*Given passage*
= = = = = = =
Daulis (Δαυλίς), at a later time Daulia (Δαυλία), and also Daulium or Daulion (Δαύλιον), was a town of ancient Phocis, near the frontiers of Boeotia, and on the road from Orchomenus and Chaeroneia to Delphi.

==Overview==
It is said to have derived its name from the woody character of the district, since δαυλός was used by the inhabitants instead of δαλός, while others sought for the origin of the name in the mythical nymph Daulis, a daughter of Cephissus. Daulis is mentioned by Homer as a Phocian town along with Crissa and Panopeus in the Catalogue of Ships in the Iliad. It is celebrated in mythology as the residence of the Thracian king, Tereus, who married Procne, the daughter of Pandion, king of ancient Athens, and as the scene of those horrible deeds in consequence of which Procne was changed into a swallow, and her sister Philomela into a nightingale. Hence the latter was called by the poets the Daulian bird. The woody district round the town is still a favourite haunt of the nightingale.

During the Greco-Persian Wars, Daulis was destroyed by the Persians in the invasion of Xerxes I (480 BCE). Its territory was sacked by the Boeotians, who however were unsuccessful in their attempt to assault the city. It was destroyed a second time by Philip II of Macedon, at the end of the Third Sacred War (346 BCE); but it was subsequently rebuilt, and is mentioned in later times as a town almost impregnable in consequence of its situation upon a lofty hill. In c. 228-224 BCE, Daulis was attacked by the Aetolians, like the city of Ambrysus. In 198 BCE, the Romans besieged Daulis but, not being able to take it by direct assault since the city had a very strong position on the top of a hill, they had to occupy it by a stratagem. Pausanias relates that the inhabitants of Daulis were few in number, but surpassed all the other Phocians in stature and strength. The only building in the town mentioned by him was a temple of Athena; but in the neighbourhood he speaks of a district called Tronis, in which was the chapel of a hero (heroon) called the Archegetes.
= = = = = = =
*Data provided*
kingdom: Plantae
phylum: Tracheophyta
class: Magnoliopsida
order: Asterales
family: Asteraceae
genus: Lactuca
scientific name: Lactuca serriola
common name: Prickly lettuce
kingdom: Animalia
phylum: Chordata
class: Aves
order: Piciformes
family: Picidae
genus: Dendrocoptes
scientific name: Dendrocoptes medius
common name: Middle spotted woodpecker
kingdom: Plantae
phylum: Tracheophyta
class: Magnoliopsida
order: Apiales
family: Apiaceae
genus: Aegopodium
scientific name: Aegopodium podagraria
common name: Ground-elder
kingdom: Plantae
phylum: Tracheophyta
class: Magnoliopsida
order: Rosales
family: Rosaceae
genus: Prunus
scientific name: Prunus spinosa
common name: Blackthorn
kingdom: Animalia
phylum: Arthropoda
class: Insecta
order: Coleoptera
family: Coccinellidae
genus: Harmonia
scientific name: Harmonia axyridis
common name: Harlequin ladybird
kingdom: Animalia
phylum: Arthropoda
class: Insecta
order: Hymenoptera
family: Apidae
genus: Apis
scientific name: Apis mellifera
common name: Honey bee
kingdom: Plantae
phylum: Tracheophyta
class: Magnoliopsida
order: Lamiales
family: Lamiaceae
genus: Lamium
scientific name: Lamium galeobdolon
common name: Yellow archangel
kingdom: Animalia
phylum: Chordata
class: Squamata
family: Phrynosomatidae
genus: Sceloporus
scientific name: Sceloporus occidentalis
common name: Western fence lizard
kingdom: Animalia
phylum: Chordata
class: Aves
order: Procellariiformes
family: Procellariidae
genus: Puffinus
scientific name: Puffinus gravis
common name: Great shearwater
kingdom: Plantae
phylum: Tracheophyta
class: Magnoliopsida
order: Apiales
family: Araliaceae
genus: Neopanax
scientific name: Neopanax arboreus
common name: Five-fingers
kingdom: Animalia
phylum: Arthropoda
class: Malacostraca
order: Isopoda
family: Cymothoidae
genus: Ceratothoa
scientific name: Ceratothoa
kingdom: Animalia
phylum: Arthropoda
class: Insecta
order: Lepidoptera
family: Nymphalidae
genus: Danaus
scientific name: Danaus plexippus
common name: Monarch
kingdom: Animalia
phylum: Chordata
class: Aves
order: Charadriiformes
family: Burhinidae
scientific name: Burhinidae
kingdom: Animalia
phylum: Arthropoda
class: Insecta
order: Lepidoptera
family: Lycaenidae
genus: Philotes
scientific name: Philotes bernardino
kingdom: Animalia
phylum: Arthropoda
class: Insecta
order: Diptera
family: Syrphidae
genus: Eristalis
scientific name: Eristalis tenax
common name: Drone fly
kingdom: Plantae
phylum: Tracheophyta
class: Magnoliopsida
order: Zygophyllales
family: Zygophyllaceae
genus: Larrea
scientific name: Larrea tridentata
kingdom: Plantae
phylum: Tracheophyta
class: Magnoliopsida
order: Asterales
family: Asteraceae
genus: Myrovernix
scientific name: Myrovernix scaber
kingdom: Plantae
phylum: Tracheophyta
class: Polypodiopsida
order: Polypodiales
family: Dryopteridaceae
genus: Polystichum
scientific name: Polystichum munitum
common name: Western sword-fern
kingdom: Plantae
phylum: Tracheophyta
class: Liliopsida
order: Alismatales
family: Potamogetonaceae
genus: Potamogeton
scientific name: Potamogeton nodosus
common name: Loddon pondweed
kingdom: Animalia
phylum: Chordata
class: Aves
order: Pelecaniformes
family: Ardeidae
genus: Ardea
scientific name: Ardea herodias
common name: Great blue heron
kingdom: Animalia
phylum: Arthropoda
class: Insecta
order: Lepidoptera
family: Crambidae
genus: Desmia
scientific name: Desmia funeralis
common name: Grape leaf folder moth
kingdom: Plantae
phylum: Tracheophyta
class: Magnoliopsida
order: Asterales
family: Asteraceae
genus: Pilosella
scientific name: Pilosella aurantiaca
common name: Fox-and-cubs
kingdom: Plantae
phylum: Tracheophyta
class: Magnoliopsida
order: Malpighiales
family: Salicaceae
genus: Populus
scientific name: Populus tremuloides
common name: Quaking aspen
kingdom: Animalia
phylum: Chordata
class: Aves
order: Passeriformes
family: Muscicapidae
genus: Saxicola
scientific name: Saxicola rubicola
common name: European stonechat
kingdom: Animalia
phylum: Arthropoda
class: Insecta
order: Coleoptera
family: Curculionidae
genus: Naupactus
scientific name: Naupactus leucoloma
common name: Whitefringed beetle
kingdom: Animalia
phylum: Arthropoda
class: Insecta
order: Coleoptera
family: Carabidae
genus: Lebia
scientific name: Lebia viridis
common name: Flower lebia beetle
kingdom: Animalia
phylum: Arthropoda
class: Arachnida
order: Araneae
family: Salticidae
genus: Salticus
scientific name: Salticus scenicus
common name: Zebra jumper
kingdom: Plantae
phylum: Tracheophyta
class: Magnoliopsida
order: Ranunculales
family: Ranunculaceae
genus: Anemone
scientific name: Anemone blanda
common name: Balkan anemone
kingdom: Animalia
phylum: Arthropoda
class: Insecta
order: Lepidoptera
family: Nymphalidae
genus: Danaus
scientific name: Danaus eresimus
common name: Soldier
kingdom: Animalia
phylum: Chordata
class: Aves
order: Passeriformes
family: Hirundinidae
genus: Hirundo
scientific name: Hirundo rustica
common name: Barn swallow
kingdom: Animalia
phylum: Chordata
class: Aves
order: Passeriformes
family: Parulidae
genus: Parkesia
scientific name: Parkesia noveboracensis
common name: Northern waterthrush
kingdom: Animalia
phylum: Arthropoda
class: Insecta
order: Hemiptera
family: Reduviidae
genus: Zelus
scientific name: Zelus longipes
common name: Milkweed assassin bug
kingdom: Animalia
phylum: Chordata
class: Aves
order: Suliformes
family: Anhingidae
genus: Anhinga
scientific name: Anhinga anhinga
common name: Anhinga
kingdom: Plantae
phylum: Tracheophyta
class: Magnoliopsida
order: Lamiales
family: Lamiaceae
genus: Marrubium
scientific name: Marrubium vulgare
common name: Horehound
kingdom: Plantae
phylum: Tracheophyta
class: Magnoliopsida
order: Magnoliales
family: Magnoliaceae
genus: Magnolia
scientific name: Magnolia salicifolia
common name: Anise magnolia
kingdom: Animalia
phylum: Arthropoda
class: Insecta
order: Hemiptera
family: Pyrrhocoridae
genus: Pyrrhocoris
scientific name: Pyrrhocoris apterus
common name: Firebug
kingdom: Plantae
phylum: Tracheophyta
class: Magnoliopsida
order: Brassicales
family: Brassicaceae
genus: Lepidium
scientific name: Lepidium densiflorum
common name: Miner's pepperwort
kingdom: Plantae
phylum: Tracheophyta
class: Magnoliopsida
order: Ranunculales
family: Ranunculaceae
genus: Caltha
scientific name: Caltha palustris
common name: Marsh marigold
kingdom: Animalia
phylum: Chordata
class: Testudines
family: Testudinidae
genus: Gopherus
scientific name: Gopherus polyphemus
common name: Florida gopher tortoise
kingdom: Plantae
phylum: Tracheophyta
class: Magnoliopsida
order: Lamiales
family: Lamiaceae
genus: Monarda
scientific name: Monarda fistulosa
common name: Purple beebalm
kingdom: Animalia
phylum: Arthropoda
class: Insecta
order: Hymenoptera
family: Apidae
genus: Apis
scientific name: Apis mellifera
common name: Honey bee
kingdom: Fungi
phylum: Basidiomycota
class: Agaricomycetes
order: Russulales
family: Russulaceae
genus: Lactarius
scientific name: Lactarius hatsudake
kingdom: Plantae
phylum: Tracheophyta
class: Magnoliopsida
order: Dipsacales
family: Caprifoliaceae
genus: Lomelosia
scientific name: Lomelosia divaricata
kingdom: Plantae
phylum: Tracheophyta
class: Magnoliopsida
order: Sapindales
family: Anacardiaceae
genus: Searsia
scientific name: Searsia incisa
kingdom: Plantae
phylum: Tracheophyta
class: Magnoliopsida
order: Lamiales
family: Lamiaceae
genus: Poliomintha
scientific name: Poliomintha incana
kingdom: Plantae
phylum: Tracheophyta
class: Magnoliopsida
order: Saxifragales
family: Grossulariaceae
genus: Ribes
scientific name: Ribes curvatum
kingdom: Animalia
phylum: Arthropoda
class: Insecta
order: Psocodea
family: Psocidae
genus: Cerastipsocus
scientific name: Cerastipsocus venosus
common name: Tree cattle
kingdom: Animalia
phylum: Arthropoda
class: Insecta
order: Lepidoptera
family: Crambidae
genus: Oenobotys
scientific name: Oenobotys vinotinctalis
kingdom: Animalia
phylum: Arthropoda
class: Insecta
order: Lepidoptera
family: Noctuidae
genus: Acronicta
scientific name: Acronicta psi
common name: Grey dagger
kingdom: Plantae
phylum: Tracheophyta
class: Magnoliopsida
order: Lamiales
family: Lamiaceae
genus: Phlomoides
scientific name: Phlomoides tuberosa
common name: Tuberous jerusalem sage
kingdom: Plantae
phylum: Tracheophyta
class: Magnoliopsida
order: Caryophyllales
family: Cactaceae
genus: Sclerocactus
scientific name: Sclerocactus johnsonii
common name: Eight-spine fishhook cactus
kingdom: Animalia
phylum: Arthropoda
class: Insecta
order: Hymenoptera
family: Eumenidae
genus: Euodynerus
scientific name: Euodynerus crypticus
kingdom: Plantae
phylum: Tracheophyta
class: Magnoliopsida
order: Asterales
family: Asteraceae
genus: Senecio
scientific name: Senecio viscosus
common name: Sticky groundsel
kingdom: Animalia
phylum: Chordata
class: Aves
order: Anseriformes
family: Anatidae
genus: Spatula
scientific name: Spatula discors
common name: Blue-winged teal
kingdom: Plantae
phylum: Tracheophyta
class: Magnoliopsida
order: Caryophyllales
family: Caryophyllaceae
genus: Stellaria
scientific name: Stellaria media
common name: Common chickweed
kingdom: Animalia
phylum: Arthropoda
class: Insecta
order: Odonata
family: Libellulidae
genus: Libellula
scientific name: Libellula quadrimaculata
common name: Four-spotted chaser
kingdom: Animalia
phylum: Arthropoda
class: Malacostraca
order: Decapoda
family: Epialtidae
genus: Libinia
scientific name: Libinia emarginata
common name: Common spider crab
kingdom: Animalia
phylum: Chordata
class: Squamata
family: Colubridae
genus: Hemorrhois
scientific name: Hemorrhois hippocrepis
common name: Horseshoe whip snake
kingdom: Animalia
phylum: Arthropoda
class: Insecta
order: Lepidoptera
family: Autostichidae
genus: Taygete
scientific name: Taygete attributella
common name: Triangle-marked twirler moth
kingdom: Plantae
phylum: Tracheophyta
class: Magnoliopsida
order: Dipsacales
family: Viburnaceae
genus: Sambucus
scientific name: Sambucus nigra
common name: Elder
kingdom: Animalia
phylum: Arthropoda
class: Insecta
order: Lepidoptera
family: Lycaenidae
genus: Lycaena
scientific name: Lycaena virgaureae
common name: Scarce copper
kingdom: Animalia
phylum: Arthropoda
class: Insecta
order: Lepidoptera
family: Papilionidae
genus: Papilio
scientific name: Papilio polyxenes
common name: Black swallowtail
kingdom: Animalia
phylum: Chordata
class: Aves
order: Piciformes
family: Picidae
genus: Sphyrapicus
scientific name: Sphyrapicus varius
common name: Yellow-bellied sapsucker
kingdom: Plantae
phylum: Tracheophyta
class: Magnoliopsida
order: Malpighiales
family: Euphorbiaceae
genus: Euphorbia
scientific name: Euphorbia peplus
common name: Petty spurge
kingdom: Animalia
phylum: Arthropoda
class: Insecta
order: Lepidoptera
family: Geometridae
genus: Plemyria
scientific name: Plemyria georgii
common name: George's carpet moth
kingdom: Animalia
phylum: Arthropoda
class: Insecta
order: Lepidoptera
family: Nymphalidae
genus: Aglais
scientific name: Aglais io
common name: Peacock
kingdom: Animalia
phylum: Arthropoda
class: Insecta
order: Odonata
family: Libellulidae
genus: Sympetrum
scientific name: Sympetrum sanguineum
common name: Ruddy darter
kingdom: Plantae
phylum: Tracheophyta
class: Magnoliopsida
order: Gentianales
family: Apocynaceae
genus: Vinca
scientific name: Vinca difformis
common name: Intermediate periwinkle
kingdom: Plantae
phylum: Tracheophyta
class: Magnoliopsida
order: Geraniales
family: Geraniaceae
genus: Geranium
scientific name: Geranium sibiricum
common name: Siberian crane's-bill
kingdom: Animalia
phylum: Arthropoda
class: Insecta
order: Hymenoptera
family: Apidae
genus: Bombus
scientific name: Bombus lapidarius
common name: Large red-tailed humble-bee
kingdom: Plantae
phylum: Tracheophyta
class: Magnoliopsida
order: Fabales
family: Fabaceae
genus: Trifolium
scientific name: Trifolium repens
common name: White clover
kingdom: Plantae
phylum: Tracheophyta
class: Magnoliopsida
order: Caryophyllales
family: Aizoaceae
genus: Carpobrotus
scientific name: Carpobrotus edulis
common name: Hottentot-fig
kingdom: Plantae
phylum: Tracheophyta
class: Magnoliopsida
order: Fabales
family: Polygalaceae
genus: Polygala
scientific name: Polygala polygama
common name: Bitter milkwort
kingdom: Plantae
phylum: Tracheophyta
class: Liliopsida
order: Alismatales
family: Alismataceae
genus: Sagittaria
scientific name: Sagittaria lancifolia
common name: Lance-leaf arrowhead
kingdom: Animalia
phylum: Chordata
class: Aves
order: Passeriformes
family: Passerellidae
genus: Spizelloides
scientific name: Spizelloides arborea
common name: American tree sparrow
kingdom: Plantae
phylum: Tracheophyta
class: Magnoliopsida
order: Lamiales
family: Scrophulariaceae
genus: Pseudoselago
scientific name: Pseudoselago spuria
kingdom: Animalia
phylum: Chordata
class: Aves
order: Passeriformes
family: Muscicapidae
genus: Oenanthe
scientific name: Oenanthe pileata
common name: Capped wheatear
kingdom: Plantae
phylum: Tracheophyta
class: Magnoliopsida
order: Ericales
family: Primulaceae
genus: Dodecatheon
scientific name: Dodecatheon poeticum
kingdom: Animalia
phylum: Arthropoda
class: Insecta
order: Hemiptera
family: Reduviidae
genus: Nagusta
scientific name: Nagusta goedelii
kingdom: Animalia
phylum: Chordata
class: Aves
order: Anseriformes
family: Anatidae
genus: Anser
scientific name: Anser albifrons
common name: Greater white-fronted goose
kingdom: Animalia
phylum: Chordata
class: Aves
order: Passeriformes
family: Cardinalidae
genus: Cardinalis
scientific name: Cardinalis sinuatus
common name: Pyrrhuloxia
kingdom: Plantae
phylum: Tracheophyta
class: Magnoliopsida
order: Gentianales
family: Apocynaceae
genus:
= = = = = = =
*Exercise requirements*
Please condense the paragraph of the passage on Daulis that begins "During the Greco-Persian Wars" into a short list, keeping its main facts.

*Task solution*
- The Persians destroyed Daulis during the invasion of Xerxes I (480 BCE).
- The Boeotians sacked its territory but failed to take the city by assault.
- Philip II of Macedon destroyed it again at the end of the Third Sacred War (346 BCE). It was later rebuilt and described as almost impregnable because it stood on a lofty hill.
- The Aetolians attacked it around 228–224 BCE.
- In 198 BCE the Romans besieged it. They could not storm its strong hilltop position, so they took it by a stratagem.
- Pausanias says its few inhabitants surpassed all other Phocians in stature and strength. The only building he names in the town is a temple of Athena. Nearby lay the district of Tronis, with a heroon of a hero called the Archegetes.